Riyadh (AFP) – A Saudi-led military coalition on Monday announced $1.5 billion in new humanitarian aid for Yemen, after the United Nations made what it called a record appeal for assistance for the war-ravaged country.
The coalition also said it would also “increase the capacities of Yemeni ports to receive humanitarian” imports, as it faces mounting criticism for imposing a crippling blockade on the country.
The latest aid package, which follows last week’s $2 billion Saudi cash injection to Yemen’s central bank, comes amid an ever-broadening crisis in the country, where the conflict, cholera and looming famine have killed thousands and put millions of lives at risk.
“The coalition will coordinate… $1.5 billion in new humanitarian aid funding for distribution across UN agencies and international relief organisations,” the coalition announced in a statement.
The new aid programme seeks to open land, sea and air lanes to Yemen to boost monthly imports to 1.4 million metric tons from 1.1 million last year, the statement said.
The coalition pledged up to $40 million for the expansion of ports to accommodate additional humanitarian shipments, adding that it would set up an air corridor between Riyadh and the central Yemeni province of Marib to run multiple aid flights of C130 cargo planes.

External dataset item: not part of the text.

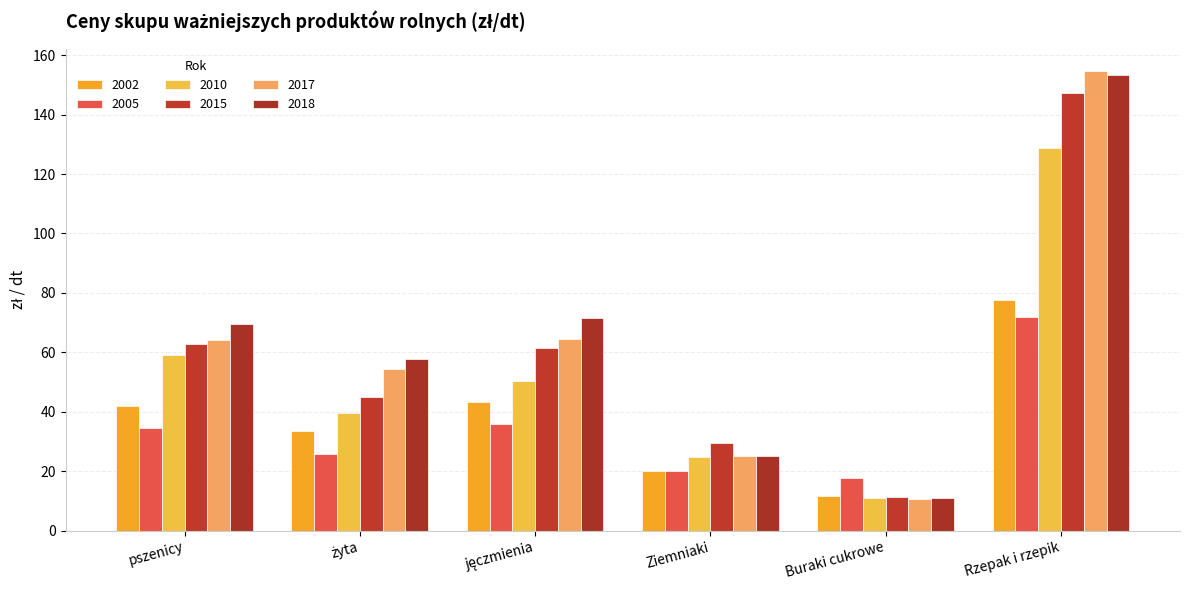

What is the total value across all series at żyta?

255.6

The coalition said it would set up 17 additional “safe-passage corridors” to facilitate overland transport for humanitarian organisations operating in the remote interiors of Yemen.
“The coalition is placing its military resources at the disposal of these broad-ranging humanitarian operations,” said coalition spokesman Turki al-Maliki.

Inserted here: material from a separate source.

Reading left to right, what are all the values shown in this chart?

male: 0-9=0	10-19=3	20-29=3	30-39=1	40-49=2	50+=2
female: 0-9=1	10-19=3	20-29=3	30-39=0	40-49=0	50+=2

“We are backing a professionally planned and detailed humanitarian mission with military power and precision to guarantee that the humanitarian aid reaches the people who need it to lift their suffering.”

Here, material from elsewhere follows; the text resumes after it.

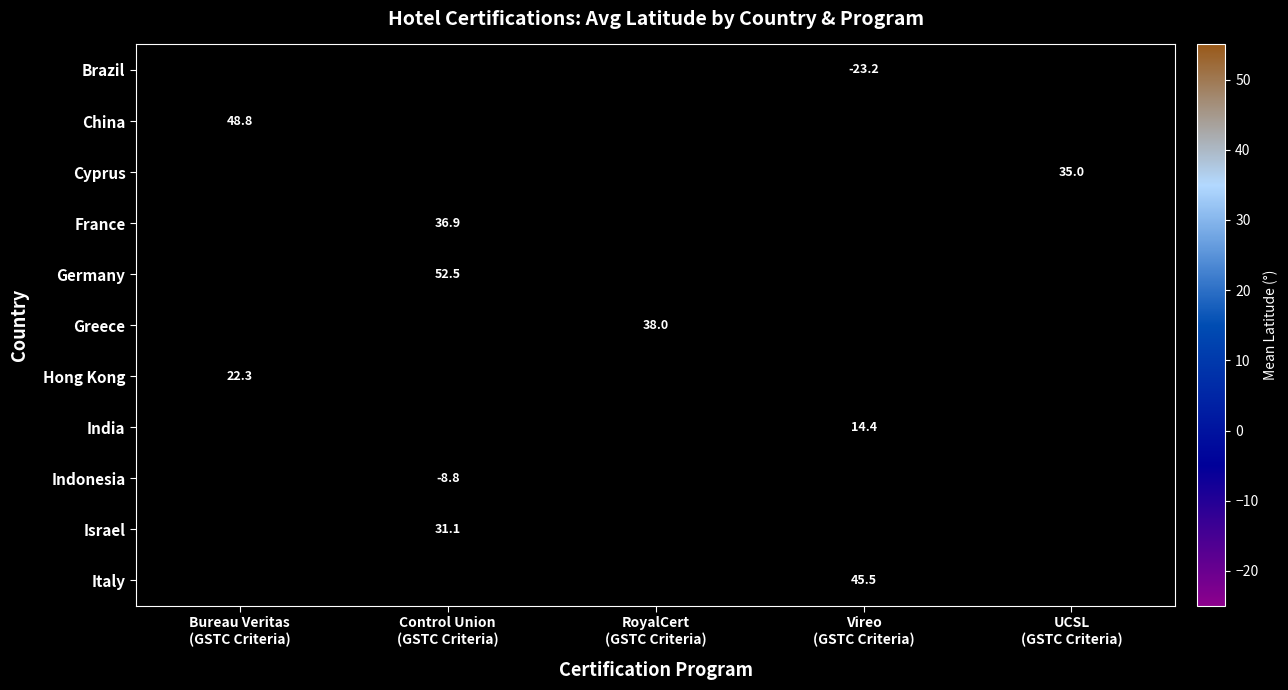

Rank the series at RoyalCert (GSTC Criteria) from lowest to highest value.

Brazil, China, Cyprus, France, Germany, Hong Kong, India, Indonesia, Israel, Italy, Greece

Saudi Arabia leads a military coalition that intervened in Yemen in 2015 with the stated aim of rolling back Huthi rebel gains and restoring the country’s “legitimate” government to power.
The United Nations on Sunday made what it described as a record appeal for aid to Yemen, calling for nearly $3 billion in humanitarian relief for the crisis-plagued country.
Saudi Arabia on Wednesday deposited $2 billion in Yemen’s central bank after the Yemeni prime minister made a public plea for funds to prop up the currency and help stave off hunger.
More than 9,200 people have been killed in Yemen since March 2015, when the Saudi-led military coalition intervened in the war.
Another nearly 2,200 Yemenis have died of cholera amid deteriorating hygiene and sanitation conditions, the World Health Organisation says.
Over the past year, the United Nations’ efforts to address what it has described as the world’s worst humanitarian crisis have been hampered by a crippling blockade of rebel-held ports by the Saudi-led coalition.